We derive rigorous estimates for finite-time averages of various mathematical objects, which involve the solutions of the 2D space-periodic Navier-Stokes equations, and correspond to relevant physical quantities in turbulence. The fundamental relations of the mathematical theory of turbulence are derived from the equations of motion. The main results of this first part concern the direct enstrophy cascade, lower bounds for finite-time averages of the energy and the rate of energy dissipation, Kolmogorov's dissipation law, upper and lower bounds for the dissipation cut-off. We allow time-dependent forcing in all length scales and examine several spatial and temporal regularity conditions on forces.

Next, we study the vertically averaged Rayleigh-Benard equations with periodic-Dirichlet mixed boundary conditions. We require global regularity, and show that the solutions have the necessary space regularity properties for an analysis of turbulence along the same lines as in the first part. The result of averaging is a 2D Navier-Stokes system. The body force is determined by the solutions of the 3D Rayleigh-Bénard equations, and consists of boundary terms and Reynolds' stresses. We analyze the averaged system for 2D turbulence, and derive similar and different aspects with the general 2D problem.
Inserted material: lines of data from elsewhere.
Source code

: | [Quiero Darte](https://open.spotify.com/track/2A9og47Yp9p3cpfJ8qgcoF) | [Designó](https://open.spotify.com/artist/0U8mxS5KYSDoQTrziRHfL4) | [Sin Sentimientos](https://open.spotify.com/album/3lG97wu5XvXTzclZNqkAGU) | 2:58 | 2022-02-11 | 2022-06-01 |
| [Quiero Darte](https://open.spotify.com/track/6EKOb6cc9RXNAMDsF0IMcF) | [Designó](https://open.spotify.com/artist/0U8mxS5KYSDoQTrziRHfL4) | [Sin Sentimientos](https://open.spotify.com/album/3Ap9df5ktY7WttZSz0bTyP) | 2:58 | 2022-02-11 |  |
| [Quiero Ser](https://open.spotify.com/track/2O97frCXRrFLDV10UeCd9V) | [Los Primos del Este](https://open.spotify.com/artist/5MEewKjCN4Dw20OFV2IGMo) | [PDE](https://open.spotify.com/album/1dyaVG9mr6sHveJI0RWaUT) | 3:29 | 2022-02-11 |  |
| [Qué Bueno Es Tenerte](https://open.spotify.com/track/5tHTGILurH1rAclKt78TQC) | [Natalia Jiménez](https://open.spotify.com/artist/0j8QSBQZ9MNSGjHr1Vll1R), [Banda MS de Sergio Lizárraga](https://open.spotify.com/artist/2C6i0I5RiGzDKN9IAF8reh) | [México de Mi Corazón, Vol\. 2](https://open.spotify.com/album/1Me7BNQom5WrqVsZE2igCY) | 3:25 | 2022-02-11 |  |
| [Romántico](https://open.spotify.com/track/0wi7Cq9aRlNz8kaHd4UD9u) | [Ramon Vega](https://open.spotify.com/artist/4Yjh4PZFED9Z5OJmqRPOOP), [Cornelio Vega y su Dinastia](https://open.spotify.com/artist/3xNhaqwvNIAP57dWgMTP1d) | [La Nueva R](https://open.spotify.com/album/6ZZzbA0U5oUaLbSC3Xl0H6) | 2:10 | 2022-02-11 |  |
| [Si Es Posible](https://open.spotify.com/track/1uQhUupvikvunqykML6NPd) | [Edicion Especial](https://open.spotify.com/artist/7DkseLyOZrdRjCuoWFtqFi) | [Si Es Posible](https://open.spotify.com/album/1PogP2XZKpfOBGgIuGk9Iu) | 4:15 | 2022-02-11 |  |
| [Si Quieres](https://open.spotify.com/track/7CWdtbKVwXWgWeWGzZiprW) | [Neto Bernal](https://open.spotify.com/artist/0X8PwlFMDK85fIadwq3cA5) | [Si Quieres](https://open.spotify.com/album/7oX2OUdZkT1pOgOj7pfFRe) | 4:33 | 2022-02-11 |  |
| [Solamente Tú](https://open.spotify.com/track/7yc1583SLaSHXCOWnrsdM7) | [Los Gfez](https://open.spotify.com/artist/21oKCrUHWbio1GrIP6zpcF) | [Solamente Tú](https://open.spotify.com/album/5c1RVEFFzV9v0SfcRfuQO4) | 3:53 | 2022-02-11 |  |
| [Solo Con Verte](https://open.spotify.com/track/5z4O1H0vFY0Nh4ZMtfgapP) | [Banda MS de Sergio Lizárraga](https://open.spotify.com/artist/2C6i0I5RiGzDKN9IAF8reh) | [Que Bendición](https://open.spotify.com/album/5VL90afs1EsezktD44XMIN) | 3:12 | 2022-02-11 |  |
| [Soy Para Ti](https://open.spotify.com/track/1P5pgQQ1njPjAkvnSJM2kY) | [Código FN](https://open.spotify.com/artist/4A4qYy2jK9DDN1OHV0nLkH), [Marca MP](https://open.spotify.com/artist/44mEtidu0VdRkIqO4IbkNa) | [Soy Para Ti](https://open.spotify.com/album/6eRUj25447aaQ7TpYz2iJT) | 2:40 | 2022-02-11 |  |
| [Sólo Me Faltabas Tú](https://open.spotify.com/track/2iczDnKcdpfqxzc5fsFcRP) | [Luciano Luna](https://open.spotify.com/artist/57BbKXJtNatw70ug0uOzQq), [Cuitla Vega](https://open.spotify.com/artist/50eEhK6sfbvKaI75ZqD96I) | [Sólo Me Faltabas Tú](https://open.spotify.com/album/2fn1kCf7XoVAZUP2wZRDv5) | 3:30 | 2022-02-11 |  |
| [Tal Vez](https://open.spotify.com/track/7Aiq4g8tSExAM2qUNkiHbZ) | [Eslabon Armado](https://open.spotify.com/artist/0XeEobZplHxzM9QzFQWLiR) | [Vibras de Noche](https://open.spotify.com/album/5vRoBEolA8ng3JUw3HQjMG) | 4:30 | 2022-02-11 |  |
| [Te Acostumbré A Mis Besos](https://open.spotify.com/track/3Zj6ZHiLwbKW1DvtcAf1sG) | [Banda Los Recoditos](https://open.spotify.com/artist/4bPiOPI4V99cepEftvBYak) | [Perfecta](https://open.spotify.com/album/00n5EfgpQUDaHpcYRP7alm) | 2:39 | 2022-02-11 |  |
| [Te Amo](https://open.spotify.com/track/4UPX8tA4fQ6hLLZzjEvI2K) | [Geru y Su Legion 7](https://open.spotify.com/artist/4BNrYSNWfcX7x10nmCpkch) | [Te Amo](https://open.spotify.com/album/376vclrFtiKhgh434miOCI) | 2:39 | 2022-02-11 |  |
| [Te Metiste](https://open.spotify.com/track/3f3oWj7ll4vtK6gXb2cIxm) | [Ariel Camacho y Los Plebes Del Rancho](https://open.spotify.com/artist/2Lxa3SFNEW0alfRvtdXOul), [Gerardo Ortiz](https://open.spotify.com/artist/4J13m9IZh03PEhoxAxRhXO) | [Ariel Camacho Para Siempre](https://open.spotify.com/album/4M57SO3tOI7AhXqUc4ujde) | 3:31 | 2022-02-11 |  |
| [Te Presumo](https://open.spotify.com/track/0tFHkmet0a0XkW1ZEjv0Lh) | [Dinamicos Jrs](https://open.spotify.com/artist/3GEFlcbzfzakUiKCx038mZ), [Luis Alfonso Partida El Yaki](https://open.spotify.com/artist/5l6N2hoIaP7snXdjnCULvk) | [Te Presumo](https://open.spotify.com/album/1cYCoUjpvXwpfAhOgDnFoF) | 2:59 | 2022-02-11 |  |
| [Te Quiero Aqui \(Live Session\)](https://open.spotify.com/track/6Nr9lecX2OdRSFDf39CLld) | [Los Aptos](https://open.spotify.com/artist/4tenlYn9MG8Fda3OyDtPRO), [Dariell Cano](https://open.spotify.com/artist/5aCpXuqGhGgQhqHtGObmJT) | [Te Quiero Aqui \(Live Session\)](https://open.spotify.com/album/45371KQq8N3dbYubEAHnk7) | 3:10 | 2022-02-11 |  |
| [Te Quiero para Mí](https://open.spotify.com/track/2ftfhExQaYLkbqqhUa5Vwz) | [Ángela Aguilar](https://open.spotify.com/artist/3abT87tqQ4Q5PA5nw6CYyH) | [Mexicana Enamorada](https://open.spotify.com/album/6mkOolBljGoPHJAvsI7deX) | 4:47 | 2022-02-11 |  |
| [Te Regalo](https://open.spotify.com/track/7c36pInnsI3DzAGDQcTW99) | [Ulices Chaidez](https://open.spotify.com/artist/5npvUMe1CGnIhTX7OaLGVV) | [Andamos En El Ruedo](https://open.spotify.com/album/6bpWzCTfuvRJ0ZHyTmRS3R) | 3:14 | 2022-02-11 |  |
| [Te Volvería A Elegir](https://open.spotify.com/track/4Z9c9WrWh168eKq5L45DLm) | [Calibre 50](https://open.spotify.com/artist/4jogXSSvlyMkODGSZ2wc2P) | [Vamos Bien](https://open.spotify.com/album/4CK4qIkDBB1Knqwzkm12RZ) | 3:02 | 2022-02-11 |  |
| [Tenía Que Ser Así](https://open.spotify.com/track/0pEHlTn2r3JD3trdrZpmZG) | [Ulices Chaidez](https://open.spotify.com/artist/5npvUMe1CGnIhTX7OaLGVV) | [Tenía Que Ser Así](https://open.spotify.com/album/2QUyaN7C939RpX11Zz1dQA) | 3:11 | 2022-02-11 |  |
Finally, we study the horizontally averaged Rayleigh-Benard system. The goal is to analyze the role of convection in heat transport by exploring the relation between the adimensional heat flux (the Nusselt number), and another non-dimensional quantity (the Rayleigh number) representing the predetermined physical state. We prove some properties of the temperature profile and the velocity field, and deduce various power laws relating the Nusselt and the Rayleigh numbers under assumptions on velocity and temperature.